Columns / Discourse / February 22, 2012

Check the Reel: Life beyond Rotten Tomatoes

Forty years ago, I bet most people’s idea of a film critic was whoever reviewed movies in their local newspaper. Those who read The New Yorker may have been exposed to the critical tour de force Pauline Kael, and if you were savvy enough to read Screen, Sight & Sound or Cahiers du Cinéma, you had the whole landscape of film analysis at your doorstep — but for the most part people worked off a limited palette. If you wanted to see a movie, word of mouth and a gut feeling were your main resources.

Today, we live in the shadow of Rotten Tomatoes, that endlessly helpful and annoying force of statistics. You want to know which movie to watch? Go online and check its Tomatometer. Anything below a 60 percent? Not worth it.

If you’re interested in what only the most renowned film critics think, click “Top Critics” and you’ve got a more specialized statistic. Same for audiences. Everything is a number where you need it to be, allowing for a quick, expedient judgment of which movies are good and which belong to the junk heap.

We’ve gone from isolation to complete marginalization, a homogeneous culture where it doesn’t matter what an individual film critic says. Her opinion only feeds into the larger consensus we base all of our decisions on. And frankly, that sucks, not because I’m a would-be critic with some stake in this, but because specific opinions in anything — literary criticism, music criticism — matter.

Who do we think of today when someone says “film critic?” Roger Ebert, definitely, and perhaps Siskel and Roeper by extension. Maybe Michael Phillips, Peter Travers and Richard Corliss as well. Then who else? Is it really that much more than 40 years ago?

With the Internet at our disposal, film criticism becomes a brave new world. It’s not the domain of stuffy, armchair scholars, as some might think, but a vibrant, diverse group that continues to expand as more people take interest in movies.

It deserves attention because these people have an active interest in the film industry and how it develops. They admire movies endlessly and want to express that to others, but they also present cautionary tales, in hopes of setting a litmus test for which films we value down the road. Sometimes they succeed, sometimes they make mistakes. It’s the process that’s worth paying attention to.

“But I don’t want to be told what to like,” you might say. Nobody does! Film criticism is not a matter of coercion or agreement. Great critics make sure to illustrate and unfold the film for the reader instead of enforcing their ego. “But I’m content with looking just at the Tomatometer!”

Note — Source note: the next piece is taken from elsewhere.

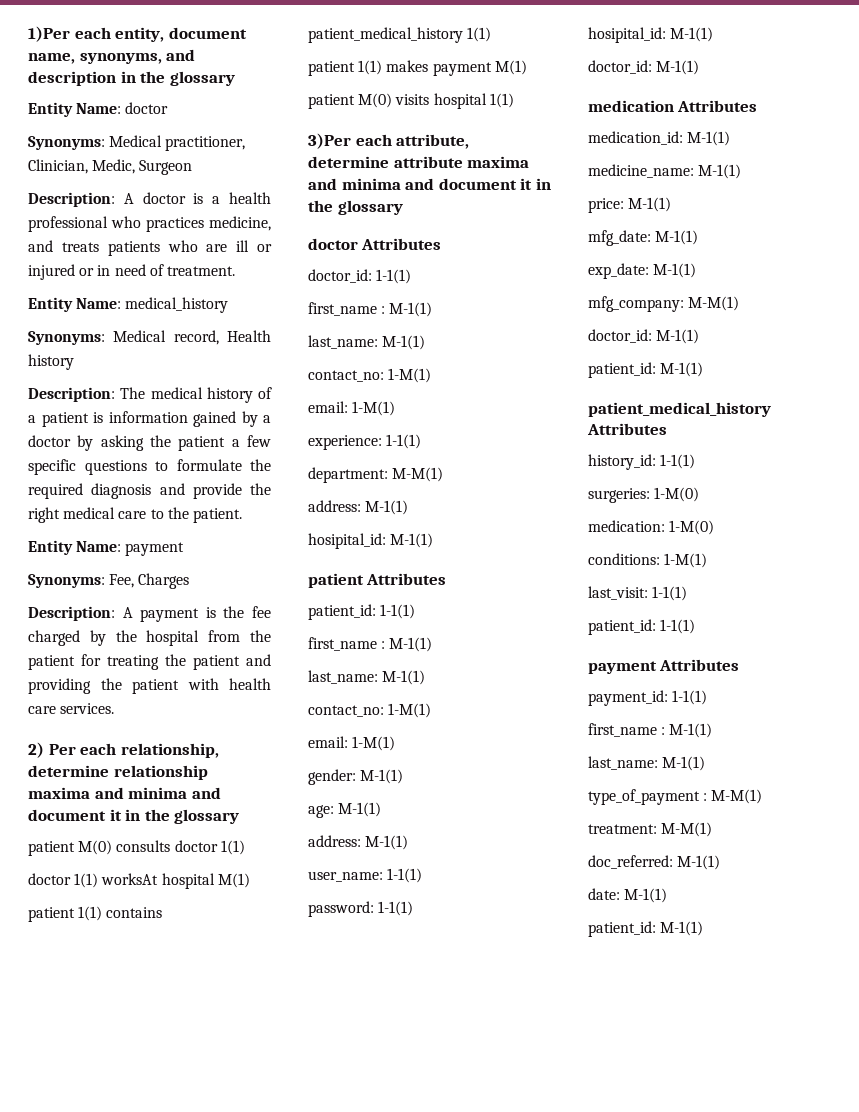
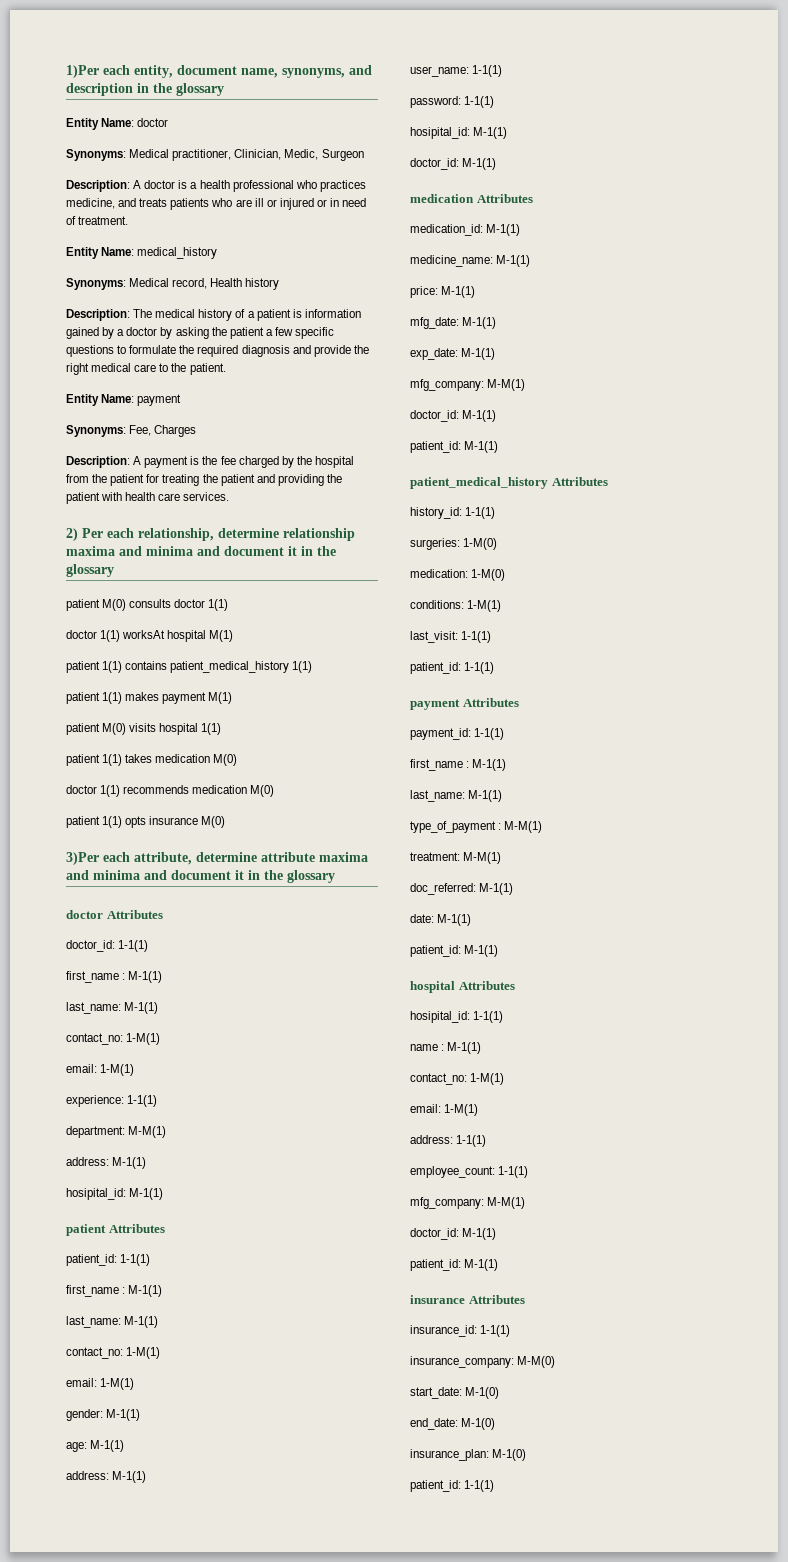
(514, 100) none -> [66,754,238,766] [66,785,275,797] [66,816,226,828] // patient 1(1) takes medication M(0) // doctor 1(1) recommends medication M(0) // patient 1(1) opts insurance M(0)
(704, 928) none -> [410,981,515,993] [410,1011,504,1023] [410,1042,482,1054] [410,1073,505,1085] [410,1104,479,1116] [410,1135,487,1147] [410,1166,529,1178] [410,1197,526,1209] [410,1228,497,1240] [410,1259,499,1271] [410,1295,525,1304] [410,1325,511,1337] [410,1356,556,1368] [410,1387,500,1399] [410,1418,496,1430] [410,1449,527,1461] [410,1480,495,1492] // hospital Attributes // hosipital_id: 1-1(1) // name : M-1(1) // contact_no: 1-M(1) // email: 1-M(1) // address: 1-1(1) // employee_count: 1-1(1) // mfg_company: M-M(1) // doctor_id: M-1(1) // patient_id: M-1(1) // insurance Attributes // insurance_id: 1-1(1) // insurance_company: M-M(0) // start_date: M-1(0) // end_date: M-1(0) // insurance_plan: M-1(0) // patient_id: 1-1(1)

Perhaps, but you’re still playing with matches. The Rotten Tomatoes ranking — if a film’s 80 percent or 60 percent or 5 percent or whatever — cannot convey an impression of a movie. It simply indicates the general trend of how critics are responding. If you want to understand what you’ll be getting with this film or that one, it’s important to read individual reviews.

Next time you check Rotten Tomatoes, don’t just peek at the Tomatometer or skim through the critical soundbites. Read random reviews in their entirety, taking note of repeating phrases and details. Search Google for online critics — the new breed of film buffs — who might interest you.

I’ve got a few: Bob “Moviebob” Chipman, a blogger and a great source for movie news and impressions, presented through rapid-fire video clips with an emphasis on nerd culture; James Berardinelli, the only RT critic to have gotten his start entirely online, a little dry for my taste but the man who opened the Internet floodgates so certainly deserving of respect; and the Film Critic Hulk, a writer whose gimmick — he writes in the voice of the Incredible Hulk — never detracts from his main appeal, which is a vast knowledge of industry workings and a friendly, yet insatiably ponderous writing style.

Most of all, regardless if you’re a journalist, artist or neither, think about your own recommendations. You like it if people consider your actual words when making a decision, even if it plays a small part. You don’t want them to say, “Yeah, I added your opinion together with my other friends, multiplied them by ten, and then divided them by the number of people I talked to and that’s why I’m seeing this movie.”

Ivan Keta
Ivan Keta is a weekly film columnist for The Knox Student. In 2013, he won first place in Critical Film Review from the Illinois College Press Association, competing in the open division against dozens of other Illinois college newspapers.